(PAGE TEXT begins)

I know of at least two line-breaking strategies that we probably want to have in our stock strategies: 1) the line-by-line method used right now, and 2) a Tex-like paragraph-oriented strategy, which AFAIK doesn't exist yet.
Ahem, that's not what I meant, or the scope of UTR14. UTR14 provides for "line break opportunities", for example you can break foo-bar after the hyphen but not 789-123. Which opportunities are used is another matter. FOP's current algorithm for determining line break opportunities is utterly simplistic, basically "possibly break before any breaking space, or after a hyphen or slash", the latter is done if hyphenation is enabled.
I omitted the forced line break issue, which is also in the UTR14 scope, and hyphenation, which may lead to additional line break opportunities but is outside of the UTR14 scope.
In your URL example, couldn't FOP see the "x-url" language & automatically add or assume the glue characters for the user? That would perhaps make it less obtrusive (I assume that you meant for the user).
Well, yes.
I don't see it there yet, but I am a little confused. It seems to me that line-breaking consists of at least these components: 1) character-based line-breaking opportunities (which UTR14 addresses), 2) word-based line-breaking opportunities (which hyphenation dictionaries and patterns address), and 3) some strategy for using these to find acceptable/optimal line breaks. It sounds like you have addressed at least 1 and 3 in your implementation.

(PAGE TEXT ends)

## TASK INSTRUCTIONS
• 1. Please repeat the line-breaking thread starting at "I don't see" and ending at "in your implementation.", swapping "hyphenation dictionaries" for "word lists".
• 2. In the line-breaking thread, how is FOP's current algorithm for determining line break opportunities summarized?
• 3. Extend the line-breaking thread with further text that follows on from its final sentence.

(ENTRIES SHOWN begins)

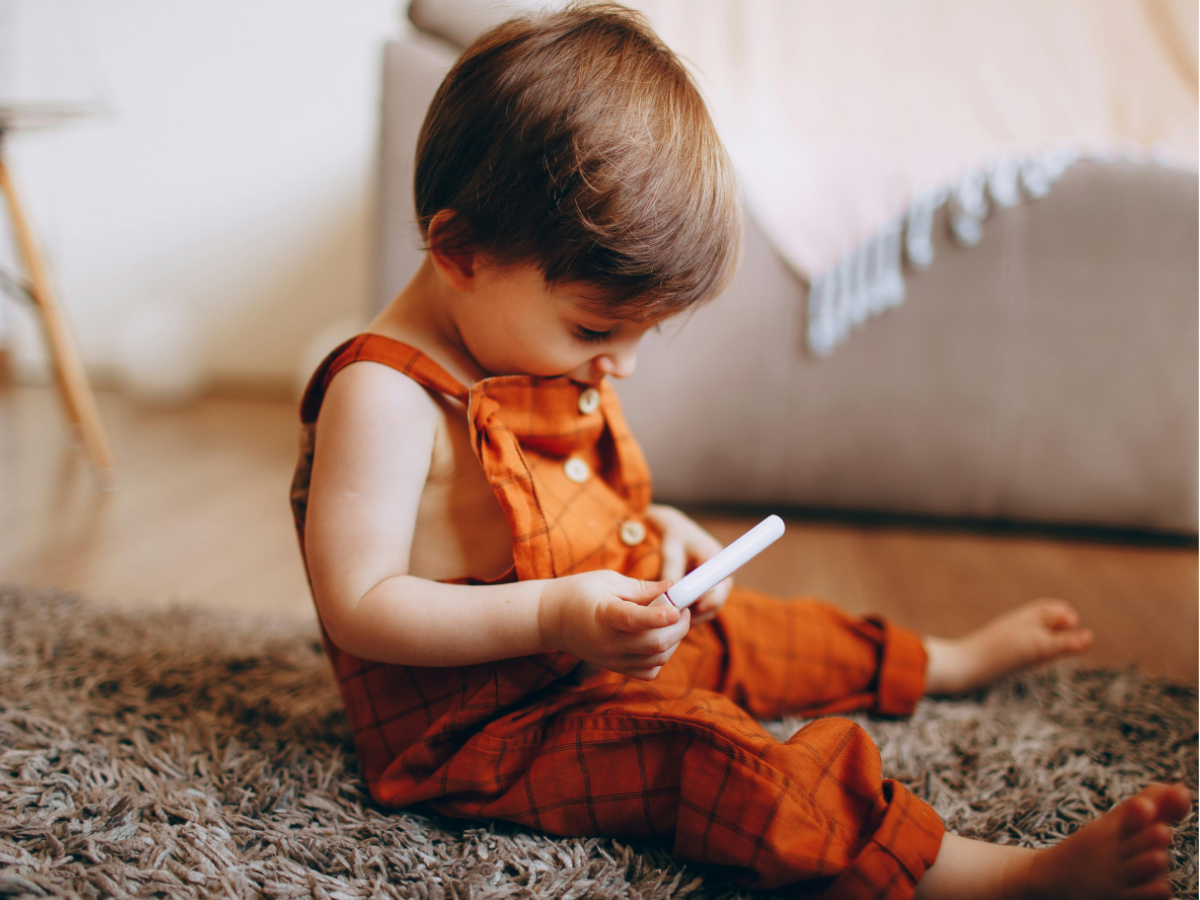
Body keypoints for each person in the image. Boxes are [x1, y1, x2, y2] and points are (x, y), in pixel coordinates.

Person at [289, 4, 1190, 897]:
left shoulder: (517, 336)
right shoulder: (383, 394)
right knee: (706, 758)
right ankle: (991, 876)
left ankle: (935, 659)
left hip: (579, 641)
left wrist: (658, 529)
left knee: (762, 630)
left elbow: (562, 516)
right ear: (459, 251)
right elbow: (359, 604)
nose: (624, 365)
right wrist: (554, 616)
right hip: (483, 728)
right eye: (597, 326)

(ENTRIES SHOWN ends)
(ENTRIES SHOWN begins)

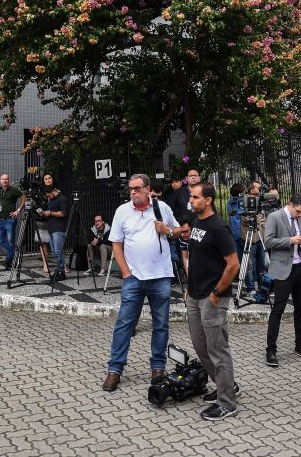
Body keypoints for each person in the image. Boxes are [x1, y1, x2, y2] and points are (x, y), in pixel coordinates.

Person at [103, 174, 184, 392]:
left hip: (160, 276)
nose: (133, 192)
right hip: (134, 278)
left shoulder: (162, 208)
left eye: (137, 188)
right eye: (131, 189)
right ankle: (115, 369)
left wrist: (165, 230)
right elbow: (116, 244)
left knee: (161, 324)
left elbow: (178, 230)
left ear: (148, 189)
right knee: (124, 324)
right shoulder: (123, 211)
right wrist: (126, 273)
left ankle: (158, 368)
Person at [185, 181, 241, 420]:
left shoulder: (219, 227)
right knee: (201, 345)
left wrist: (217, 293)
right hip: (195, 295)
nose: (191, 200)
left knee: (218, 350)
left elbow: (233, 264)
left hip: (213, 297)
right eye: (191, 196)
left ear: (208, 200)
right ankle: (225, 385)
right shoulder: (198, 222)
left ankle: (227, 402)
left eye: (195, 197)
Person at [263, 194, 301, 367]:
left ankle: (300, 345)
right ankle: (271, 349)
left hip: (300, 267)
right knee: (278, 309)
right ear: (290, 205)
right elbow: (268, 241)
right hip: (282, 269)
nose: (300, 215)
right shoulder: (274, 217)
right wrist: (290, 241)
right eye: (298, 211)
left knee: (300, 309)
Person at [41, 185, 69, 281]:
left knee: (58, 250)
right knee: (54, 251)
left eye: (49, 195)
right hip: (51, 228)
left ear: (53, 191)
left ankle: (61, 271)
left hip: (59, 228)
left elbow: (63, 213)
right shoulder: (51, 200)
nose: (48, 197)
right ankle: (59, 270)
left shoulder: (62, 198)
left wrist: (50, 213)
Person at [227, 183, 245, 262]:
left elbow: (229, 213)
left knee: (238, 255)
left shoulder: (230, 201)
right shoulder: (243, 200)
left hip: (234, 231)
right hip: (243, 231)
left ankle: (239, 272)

(ENTRIES SHOWN ends)

## EXERCISE RESULTS
• 1.
I don't see it there yet, but I am a little confused. It seems to me that line-breaking consists of at least these components: 1) character-based line-breaking opportunities (which UTR14 addresses), 2) word-based line-breaking opportunities (which word lists and patterns address), and 3) some strategy for using these to find acceptable/optimal line breaks. It sounds like you have addressed at least 1 and 3 in your implementation.

• 2. Possibly break before any breaking space, or after a hyphen or slash.

• 3.
Paragraph filling (your point 3) is not addressed. Be careful with the various TRs: UTR14 does not deal with character (rather: grapheme) or word boundaries, that's UTX-29. Actually, we don't use the latter. Our line breaking should probably be done the following way (this implements the "naive" paragraph filling strategy) loop calculate line width if next character is added check for a line breaking opportunity before the next character if there is an opportunity if the line is not full discard the last saved opportunity and save this else try hyphenation on the string accumulated since the last break opportunity (if enabled), save returned opportunity if any return saved line breaking opportunity end if end if end loop
hyphenation of a string: loop skip non-word characters (for this hyphenator) word = continuous run of word characters (for this hyphenator) if the end of the word is past the end of the line try hyphenating the word, generate new break opportunities return best fitting line break opportunity or null end if end loop
There is the degenerate case if the line overflows and no line break opportunity is discovered at all. The TeX paragraph filling strategy has to detect line break opportunities the same way but selects the opportunities turning into actual line breaks in a more clever way. We could do that too.
This seems at least remotely related to fo.FOText.isWordChar(), which attempts to find breaks between words.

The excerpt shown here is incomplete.